* Extract provided *

JANUARY 24, NASHUA, NEW HAMPSHIRE—It's Saturday evening, three days before the New Hampshire primary, and a healthy chunk of the national media is in Manchester attending a discussion about politics and the press with comedian Jon Stewart. I was headed there, too, but guilt pulled me off the turnpike and onto Main Street in Nashua to watch a town-hall meeting with Joe Lieberman instead. Among campaign reporters, it is so uncool to attend Lieberman events that, when I show up at the Jon Stewart party later tonight, I find myself practically apologizing for wasting my time with him.

Lieberman has a unique strategy for winning the Democratic primary—ignoring the Democratic vote. Well, almost. These days, Lieberman is targeting independents all but exclusively. He talks about John McCain more than he talks about Bill Clinton. "John McCain and I—have I mentioned him enough?" he jokes in Nashua. His campaign's final piece of direct mail in New Hampshire goes out to 70,000 independents. You have to look hard at the two-sided flyer to learn that Lieberman is, in fact, a Democrat. In big, block letters it announces that "INDEPENDENTS CAN VOTE IN THE DEMOCRATIC PRIMARY," "YOU CAN MAKE A DIFFERENCE FOR OUR COUNTRY," and "YOU CAN MAKE A DIFFERENCE BY SUPPORTING JOE LIEBERMAN." It is left to a smaller subheadline to note that Lieberman is "The one Democrat who every day has leveled with voters"—the only explicit mention of his party affiliation anywhere on the flyer. By contrast, it refers to McCain three times and Lieberman's nearly 300 endorsements from New Hampshire independents twice. A featured quote from Greg Smith, former New Hampshire attorney general and "lifelong Independent" (mentioned twice by name in the mailer) declares, "I don't vote for the party, I vote for the person."

One peculiarity of trying to cobble together a coalition from people who don't vote by party is that the people who attend Lieberman's events are more quirky and unpredictable than the staid, establishment Democrats who pack Kerry's events or the Paul Wolfowitz-hating liberals who swoon for Wesley Clark. For starters, Lieberman's town-hall meetings are the only ones that include healthy sprinklings of GOP voters. As I wait for him to arrive in Nashua, I listen to two Republicans talk about the choice before them. "He's the most Republican of the Democrats," says one. His friend responds that he is debating three options on Tuesday: voting for Bush "to reward him," voting for Howard Dean "to help throw the election" to Bush by offering up the weakest Democratic alternative, or voting for Lieberman because, in the event that Bush loses, he could tolerate him as president.

* Provided information *
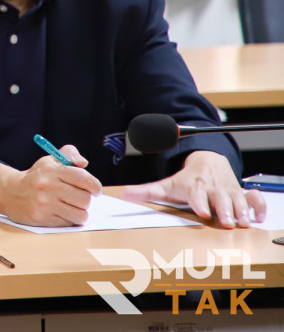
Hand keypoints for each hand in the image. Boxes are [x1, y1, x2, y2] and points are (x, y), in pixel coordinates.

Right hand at [0, 145, 101, 225]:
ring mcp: (45, 204)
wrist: (10, 193)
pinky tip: (60, 212)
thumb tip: (83, 163)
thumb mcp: (50, 161)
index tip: (96, 190)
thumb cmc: (35, 177)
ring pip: (80, 214)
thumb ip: (69, 155)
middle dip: (85, 200)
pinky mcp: (42, 218)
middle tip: (79, 198)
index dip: (94, 185)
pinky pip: (69, 223)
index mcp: (51, 170)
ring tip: (72, 207)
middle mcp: (48, 186)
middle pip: (84, 198)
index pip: (82, 177)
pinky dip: (69, 219)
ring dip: (80, 212)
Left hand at [121, 150, 266, 228]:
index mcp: (194, 187)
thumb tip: (125, 193)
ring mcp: (229, 190)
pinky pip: (254, 198)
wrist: (208, 161)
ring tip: (244, 222)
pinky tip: (258, 217)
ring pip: (238, 199)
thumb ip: (147, 191)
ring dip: (242, 210)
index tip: (203, 212)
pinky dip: (258, 206)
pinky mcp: (241, 191)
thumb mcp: (167, 184)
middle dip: (224, 210)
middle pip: (220, 199)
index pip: (197, 195)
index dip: (200, 203)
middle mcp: (213, 189)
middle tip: (226, 222)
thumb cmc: (187, 179)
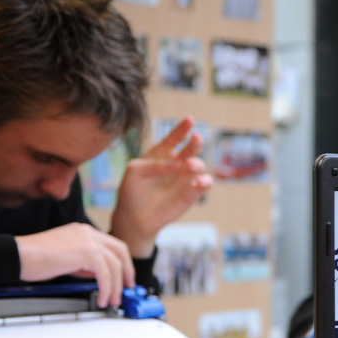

* Task instructions *
Tell whether each statement below agrees with the Lieberman article above. Answer yes or no for each, and quote the words from the article that settle it.
1. The final direct mail piece from Lieberman's campaign in New Hampshire went to 70,000 independents.
2. The flyer mentions John McCain only once.
3. The Lieberman town-hall meeting took place in Manchester.

* Response *
1. Yes: "His campaign's final piece of direct mail in New Hampshire goes out to 70,000 independents."
2. No: "it refers to McCain three times"
3. No: "onto Main Street in Nashua to watch a town-hall meeting with Joe Lieberman instead"